(Passage provided):

*** Block opens ***

Compiling to WebAssembly
WebAssembly, a relatively new and rapidly-evolving low-level language, is designed as an assembly language that run on the Web, and gains support from all major browsers. High-level languages like C++ and Rust can use WebAssembly as a compilation target to be deployed to the web.
Set up the Toolchain
C/C++ source code can be compiled to WebAssembly by either clang or emscripten. Installing the emscripten toolchain is fairly straightforward,
-
Clone the emsdk,
git clone https://github.com/emscripten-core/emsdk.git cd emsdk/
-
Install the latest release, or the tip-of-tree build,
./emsdk install tot ./emsdk activate tot
-
Finally, populate the environment variables,
source ./emsdk_env.sh
Now emcc
should works,
$ emcc --version
emcc (Emscripten gcc/clang-like replacement + linker emulating GNU ld) 3.1.6-git (e1bfc04f8234eff40739c7932402f2148487c192)
Copyright (C) 2014 the Emscripten authors (see AUTHORS.txt)
This is free and open source software under the MIT license.
There is NO warranty; not even for MERCHANTABILITY or FITNESS FOR A PARTICULAR PURPOSE.
Besides compiling C/C++ source code to WebAssembly. Emscripten supports a set of polyfill libraries, e.g., SDL, glfw, to emulate native behaviors in the web browsers.
To inspect and manipulate the WebAssembly language, we need to install the binaryen tools,
git clone https://github.com/WebAssembly/binaryen.git
cd binaryen/
git submodule update
mkdir build && cd build && cmake ..

*** Block closes ***

(Raw data):
*** Block opens ***

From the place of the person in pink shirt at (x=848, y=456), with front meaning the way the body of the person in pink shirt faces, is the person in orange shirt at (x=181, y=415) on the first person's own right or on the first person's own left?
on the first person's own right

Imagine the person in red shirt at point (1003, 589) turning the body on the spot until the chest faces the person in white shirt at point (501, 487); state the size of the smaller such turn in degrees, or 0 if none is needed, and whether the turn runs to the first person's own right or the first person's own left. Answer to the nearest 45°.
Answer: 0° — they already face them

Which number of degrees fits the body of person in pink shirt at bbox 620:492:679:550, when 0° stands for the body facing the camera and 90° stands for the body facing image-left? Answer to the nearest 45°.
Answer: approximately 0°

*** Block closes ***
*** Block opens ***

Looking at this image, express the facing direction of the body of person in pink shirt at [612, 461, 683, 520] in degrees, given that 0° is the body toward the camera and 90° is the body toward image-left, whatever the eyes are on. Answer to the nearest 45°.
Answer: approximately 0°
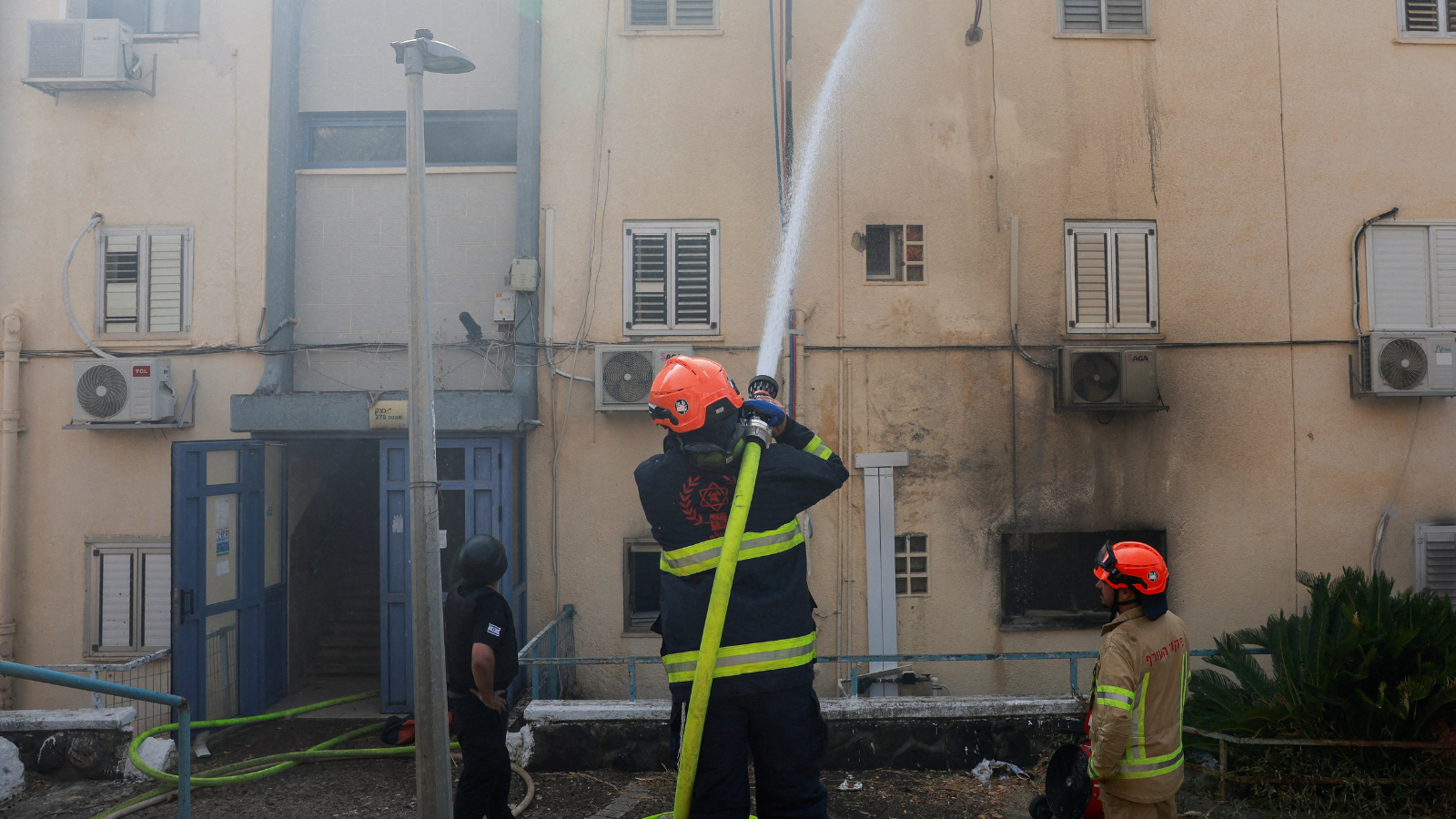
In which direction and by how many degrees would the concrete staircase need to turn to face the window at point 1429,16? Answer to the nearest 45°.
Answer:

*** Block closes ***
*** Block opens ***

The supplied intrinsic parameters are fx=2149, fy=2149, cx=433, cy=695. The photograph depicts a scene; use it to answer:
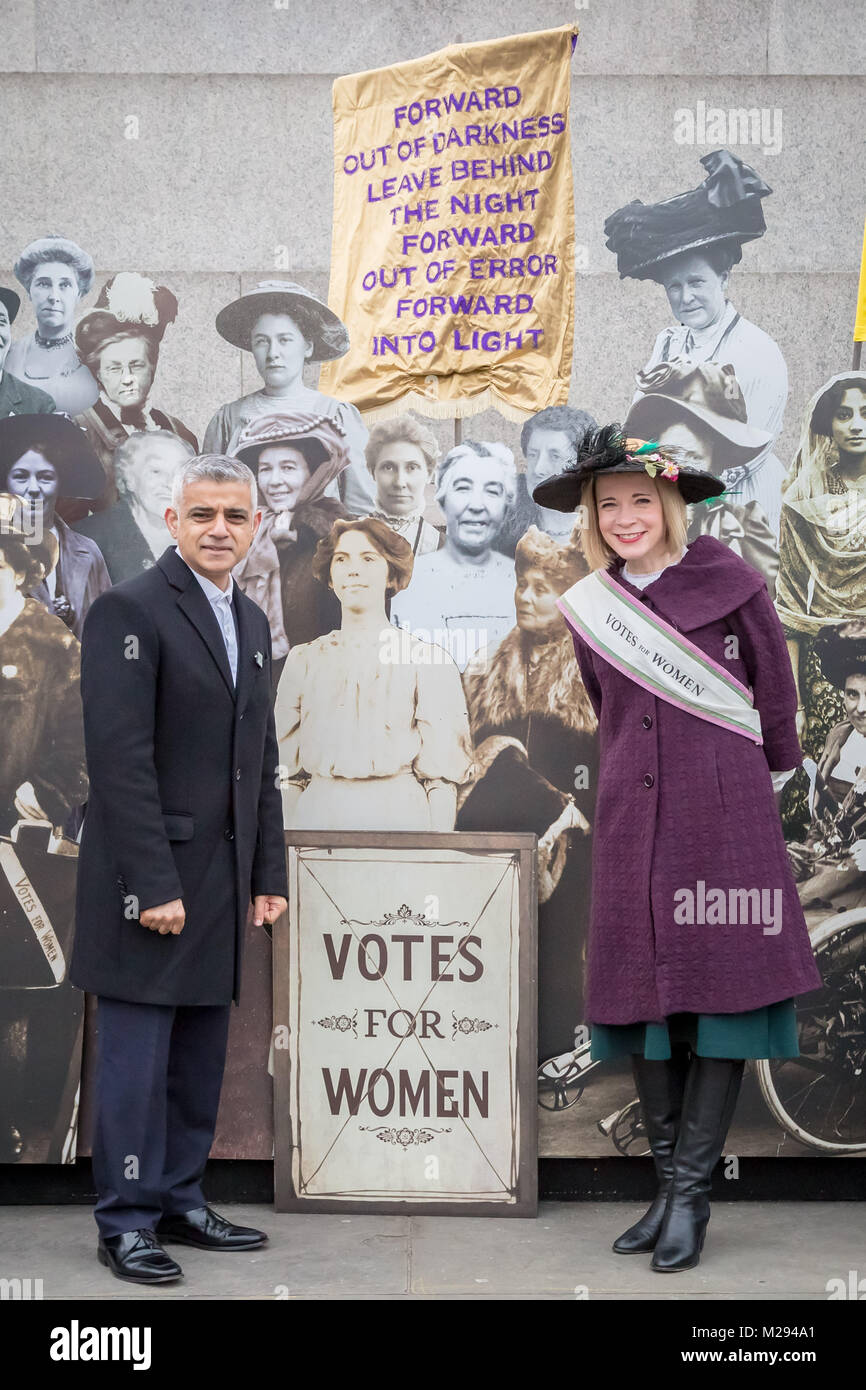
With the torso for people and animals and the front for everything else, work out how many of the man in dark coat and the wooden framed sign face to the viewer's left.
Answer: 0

*** Block closes ***

(Required action 1):
According to the passage on compiling to WebAssembly, which two tools can compile C/C++ source code to WebAssembly?
(Required action 2):
Continue the passage on compiling to WebAssembly, starting after its final line.

(Task response 1):
Clang or emscripten.

(Task response 2):
make install -j`nproc`
Compiling with Emscripten
Let’s try a “hello world” to get a glance at the emscripten toolchain,
#include <stdio.h>
int main() {
printf("hello world, webassembly!\n");
return 0;
}
Compiling the C source code with emcc
,
$ emcc hello.cc
A a.out.js
and a.out.wasm
was generated, and the a.out.js
is the entry file,
$ node ./a.out.js
hello world, webassembly!
Compiling with LLVM
Emscripten is not a necessity for compiling C/C++ source to WebAssembly, and LLVM supports natively WebAssembly code generation,
$ clang --print-targets
Registered Targets:
...
wasm32 - WebAssembly 32-bit
wasm64 - WebAssembly 64-bit
We actually do could compile to WebAssembly using clang,
int add (int first, int second) {
return first + second;
}
Compiling the code above to WebAssembly,
$ clang -O2 --target=wasm32 --no-standard-libraries -Wl,--export-all -Wl,--no-entry -o add.wasm add.cc
We use --target=wasm32
for the clang compiler, as wasm64
is not supported well by
binaryen at the time of writing, see WebAssembly/binary#.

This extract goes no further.